Chocolate Stout Mousse Brownies and What The Heck Is A Stout?
Dark beers, with their inky good looks and sinister darkness have a way of scaring away those new to the brew. But what is a stout? and what makes it so dark?
Don’t let the color fool you, these gentle giants offer a smooth, malty, drinkability with much lower hop bitterness than their lighter counterpoints. Stouts were born from another dark beer, the Porter. Porters and stouts are both made with grains that have been roasted to a dark blackness, giving them their inky color and toasted flavors. Porters came first, gaining wide popularity across Europe in the 18th century. Once brewers started to tinker with the formula (as they often do) and the ABV (alcohol by volume) was raised, the term Stout Porter was born, referring to a stronger version of a porter. Although over time, the ABV of a dark beer has no bearing on weather a it will earn a stout or a porter designation, it’s no longer part of the equation. For example, a Guinness, the worlds most popular stout, has an ABV of only 4.2%, very few porters are at or below that level.

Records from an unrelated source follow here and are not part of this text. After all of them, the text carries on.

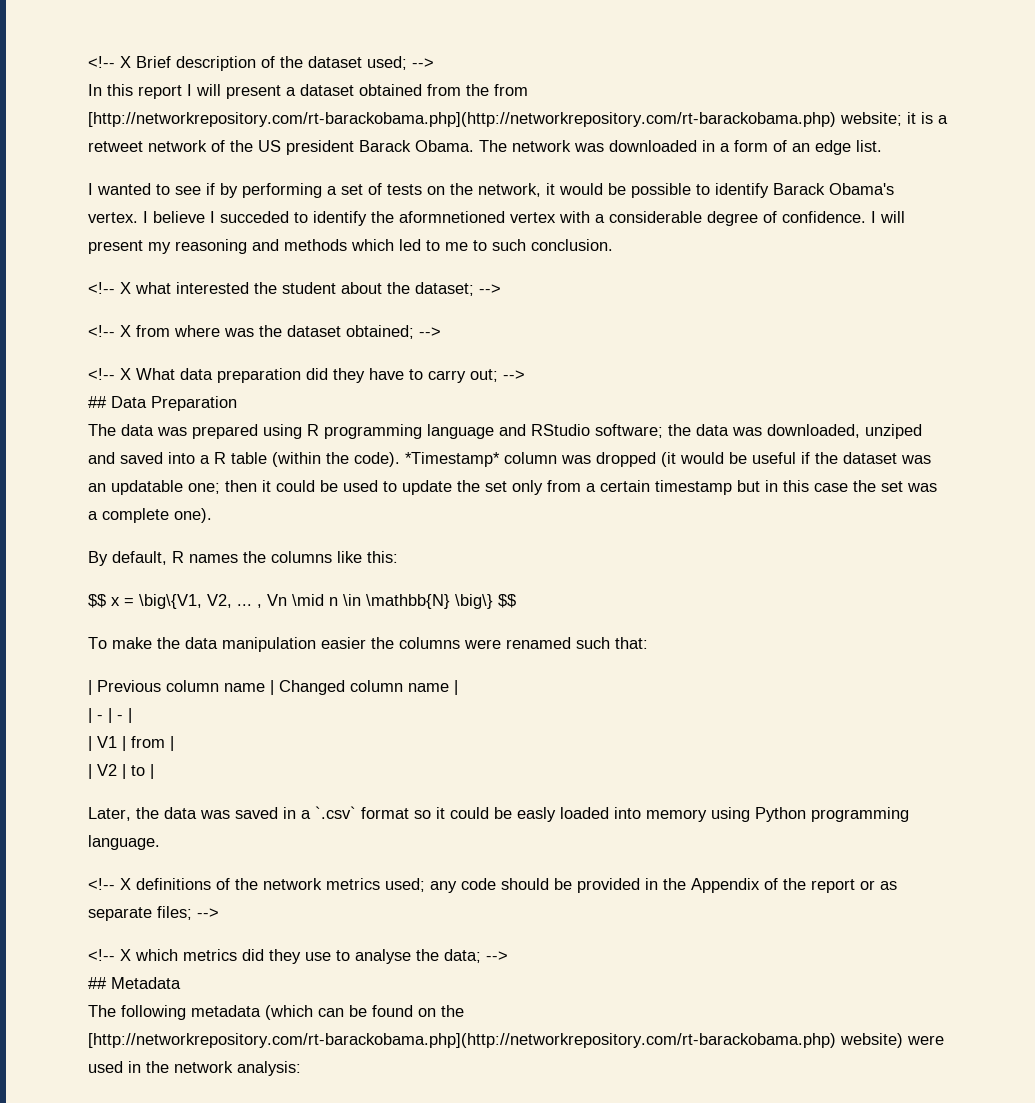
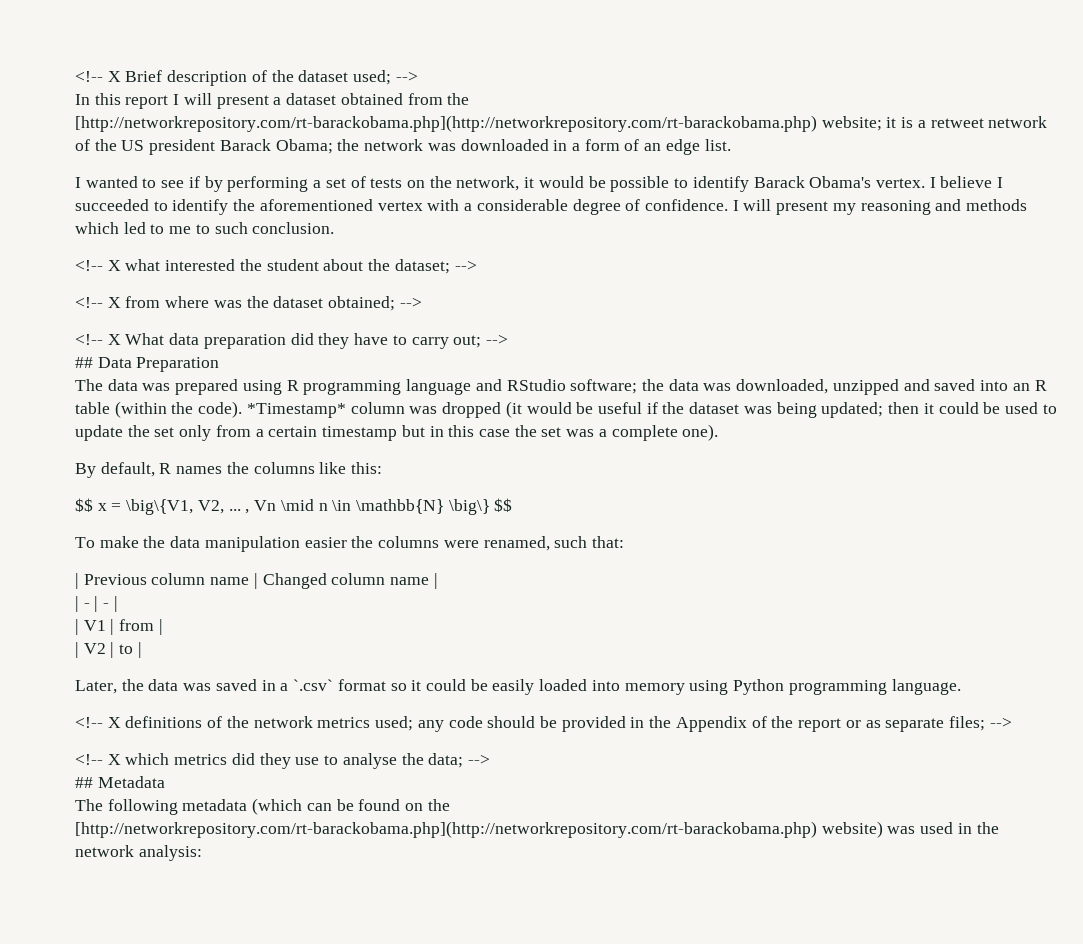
[494,84,528,96] from -> (470, 99) none
[415,140,507,152] Obama. The -> [275,139,360,154] Obama; the
[220,211,289,223] succeded -> [75,199,149,211] succeeded
[399,211,505,223] aformnetioned -> [259,199,373,211] aforementioned
[865,424,922,439] unziped -> [832,379,899,395] unzipped
[200,455,210,464] a -> [1012,383,1030,391] an
[88,480,220,495] an updatable one; -> [776,402,884,418] being updated;
[506,637,571,649] renamed -> [483,536,550,551] renamed,
[517,807,556,822] easly -> [492,679,535,695] easily
[907,1035,944,1045] were -> [887,826,916,834] was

To this day the differences between stouts and porters are well debated and the lines have been aggressively muddied. For the sake of cooking, stouts and porters are interchangeable. The difference between a stout and porter: what ever the brewer wants it to be. Try not to spend too much time on the differences of stouts and porters, for the most part, it just doesn’t matter.
If you are a coffee drinker, or tend to favor the bourbon, the dark beers should be on your Must Try list. The flavor profiles in a stout often have notes of cocoa, espresso, and spices. They have richness that’s easy to enjoy. Although within the genera, several styles exist.
Imperial Stout (or Russian Imperial Stout): These days the term means a big bold stout, full of larger than life flavors and a higher than average ABV. These are generally sippin' stouts, made to savor and share. Don’t be afraid of these giant beasts, brewers can pack some fantastic flavors in these beers.
Milk Stout (or Sweet Stouts): These are beers made with the lactose from milk, one of the exceptions to the Beer is Vegan rule. The sweetness of the lactose gives a creaminess and a velvety texture to a tall glass of dark brew.
Smoked Porter: The mild hints of smoke in these beers make them great for a cold winters evening by the fire, as well as the perfect braising liquid of a large pork shoulder. This is my go-to style when braising beef or pork, and also adds a meatiness when cooking chicken or mushrooms.
These brownies are a hybrid of the Chocolate Stout Mousse that will be in my Cookbook and my favorite brownie recipe. There is a light, mousse-like texture and deep richness all over a crispy chocolate shortbread crust.
Chocolate Stout Mousse Brownies
For the Crust:
- 3/4 cup flour
- ¼ cup cocoa
- ½ tsp salt
- 1/3 cup powdered sugar
- 6 tbs unsalted butter
For the Filling:
- 8 tbs butter 1 stick
- 8 wt ounes bittersweet chocolate 62% cocoa content about 1 ½ cups
- 5 eggs separated
- ¼ tsp cream tartar
- 1/3 cup sugar
- 1/3 cup stout
- 2 tbs cornstarch
- 2 tbs flour
- Preheat oven 375.
- In a food processor add the flour, cocoa powder, salt and powdered sugar, pulse a few times to combine.
- Add the butter cubes and process until well combined.
- Spray a deep dish 8x8 inch baking dish (for 9x13, double the recipe) with cooking spray.
- Dump crust in the prepared dish, press firmly into an even layer.
- Place 8 tablespoons of butter, stout and chocolate in the top of a double boiler (or a metal bowl set over a pot of water) over medium heat. Stir frequently until melted, remove from heat.
- In the bowl of a stand mixer add the egg whites and cream of tartar, building up speed, beat on high until soft peaks form.
- Move whites to a large bowl.
- In the stand mixer bowl (no need to clean between jobs), add the egg yolks, sugar, cornstarch, and flour. Beat on high until light and slightly fluffy.
- Slowly pour the chocolate mixture into the egg yolk mixture, beating until completely combined, scraping the bottom to make sure the mixture is well incorporated.
- About 1/3 at a time, gently fold the egg whites into the chocolate mixture using a spatula. Stir until egg whites are well combined with the chocolate mixture. Add filling in an even layer on top of the crust.
- Bake at 375 for thirty minutes or until the top has puffed and looks dry. Remove from oven and allow to cool to room temperature before cutting.